Prong collars should be just under the jawline of the dog. If the collar is too loose, it may slip down further on the dog’s neck, which is not the right way.
Putting the prong collar on is as simple as putting one side of the prong of a link into one side of the link you’ll be connecting it with, and squeezing the first link with your thumb until the other side slots into place.
The collar will snap into place once both of the prongs are lined up. Taking off the prong collar is as simple as pinching a link until it comes undone from the connecting link.
Once you’ve put the prong collar on your dog correctly, the rings that connect the collar may be below the dog’s chin.
This is not where they should be while the dog is wearing the collar- rotate the collar until these connecting rings are on the right side of the dog’s neck.
How Long Should You Be Using A Prong Collar?
If you’ve decided to use this type of collar, you should be slowly introducing it to your dog so it can get used to it. Multiple times throughout the day you should be putting it on and taking it off.
If after a few days your dog is still anxious about wearing the prong collar, try to associate it with positive reinforcement, like praise and treats.
When the dog realizes that the correction of the prong collar is actually coming from you and not the collar itself, it may forget that there’s anything on its neck at all.
Using a prong collar is as simple as giving it a quick snap in order to tell the dog what you want it to do.
Are Prong Collars Cruel?
There are some who cringe at the mere mention of prong collars, but much of the controversy surrounding them is misfounded.
When properly fitted, prong collars are actually one of the most humane ways to train your dog without harming them.
It’s designed to put universal pressure around your dog’s neck, in much the same way that a mother dog would pinch the necks of her puppies.
Unlike certain other kinds of collars, it does
not damage the trachea, because it’s so close to the jawline.
The only downsides of the prong collar come from people misusing them. You may have heard horror stories about dogs getting seriously injured by these collars, but this would only ever be the result of an irresponsible owner.

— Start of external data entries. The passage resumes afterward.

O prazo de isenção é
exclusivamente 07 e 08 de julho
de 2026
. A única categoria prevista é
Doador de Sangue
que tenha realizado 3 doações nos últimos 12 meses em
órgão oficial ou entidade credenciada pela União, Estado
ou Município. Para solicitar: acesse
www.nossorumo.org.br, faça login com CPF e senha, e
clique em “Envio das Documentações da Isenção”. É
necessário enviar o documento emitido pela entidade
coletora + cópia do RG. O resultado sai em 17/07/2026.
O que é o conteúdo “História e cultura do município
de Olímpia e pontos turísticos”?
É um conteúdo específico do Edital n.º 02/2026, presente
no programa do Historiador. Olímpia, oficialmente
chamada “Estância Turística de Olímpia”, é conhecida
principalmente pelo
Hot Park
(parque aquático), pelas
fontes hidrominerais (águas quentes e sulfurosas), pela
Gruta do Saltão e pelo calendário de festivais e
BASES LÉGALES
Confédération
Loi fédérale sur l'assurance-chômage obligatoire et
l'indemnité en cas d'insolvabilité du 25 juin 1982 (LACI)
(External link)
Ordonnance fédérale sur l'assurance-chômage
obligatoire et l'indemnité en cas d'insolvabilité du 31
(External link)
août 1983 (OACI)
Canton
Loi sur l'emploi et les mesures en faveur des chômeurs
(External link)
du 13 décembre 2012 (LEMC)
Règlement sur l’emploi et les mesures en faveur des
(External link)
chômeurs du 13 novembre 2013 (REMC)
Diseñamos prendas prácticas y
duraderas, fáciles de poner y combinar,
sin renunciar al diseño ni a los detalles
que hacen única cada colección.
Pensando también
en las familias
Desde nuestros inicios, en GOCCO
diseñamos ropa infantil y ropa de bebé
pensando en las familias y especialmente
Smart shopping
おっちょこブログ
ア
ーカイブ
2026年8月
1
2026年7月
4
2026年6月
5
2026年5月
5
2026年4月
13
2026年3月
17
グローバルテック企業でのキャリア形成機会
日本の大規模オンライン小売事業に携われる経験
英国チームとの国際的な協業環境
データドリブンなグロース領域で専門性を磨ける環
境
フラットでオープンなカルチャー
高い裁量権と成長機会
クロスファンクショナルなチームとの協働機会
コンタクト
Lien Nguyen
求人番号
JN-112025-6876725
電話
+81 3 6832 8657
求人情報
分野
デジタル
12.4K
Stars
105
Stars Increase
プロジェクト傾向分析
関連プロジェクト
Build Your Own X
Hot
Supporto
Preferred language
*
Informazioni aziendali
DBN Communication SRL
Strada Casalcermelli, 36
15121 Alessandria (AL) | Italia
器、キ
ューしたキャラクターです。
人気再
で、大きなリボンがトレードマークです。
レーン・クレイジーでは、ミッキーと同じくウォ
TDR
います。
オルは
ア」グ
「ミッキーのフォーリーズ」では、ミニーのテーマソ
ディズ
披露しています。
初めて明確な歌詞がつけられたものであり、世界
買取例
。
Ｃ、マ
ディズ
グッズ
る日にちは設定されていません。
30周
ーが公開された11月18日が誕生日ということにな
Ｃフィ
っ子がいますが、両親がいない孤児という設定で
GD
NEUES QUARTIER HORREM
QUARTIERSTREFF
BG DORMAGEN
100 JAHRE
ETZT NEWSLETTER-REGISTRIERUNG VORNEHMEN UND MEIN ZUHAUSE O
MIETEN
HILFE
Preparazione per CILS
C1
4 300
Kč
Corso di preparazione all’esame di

You should never tug the collar excessively, have the collar sitting low on the neck, nor tie a dog outside while they’re wearing a prong collar.
Alternatives To The Prong Collar
While the prong collar is a humane way to train your dog, you might be looking for something different, especially if your dog is a hard puller. There are a number of alternatives to the prong collar.
One of these is the head halter, which is ideal for loose leash walking because it’s a way to redirect your dog’s attention back to you.
Another good collar for loose leash training is the front clip harness. This collar won’t require your dogs to acclimate, and can be used with all breeds of dogs.
It’s used to redirect the dog’s attention back to the owner by moving the dog’s body rather than applying pressure to their neck.
The back-clip harness is an ideal option too, particularly for dogs that have airway related medical issues.
Some collars ideal for general use, rather than collars for training, include the flat or rolled collar and the Martingale-type collar.
The flat or rolled collar can be used to attach identification or rabies tags, while the Martingale-type collar is ideal for dogs with narrow heads who slip out of regular collars. The Martingale is also fully adjustable so there’s no risk of the dog feeling discomfort or pain.
Conclusion: How Tight Should A Prong Collar Be?
A prong collar should not sit tight on your dog’s neck; there should be space for two fingers between the neck and the collar.
If the prong collar is too tight, it could cause serious discomfort or pain for your dog. Adjusting a prong collar that’s too tight or too loose is as simple as adding or removing links.
It’s vital that you’re both putting the prong collar on correctly, and using it correctly, otherwise it could cause your dog discomfort or pain.
You should only be using the prong collar to train your dog for short periods of time; it should never be a permanent collar.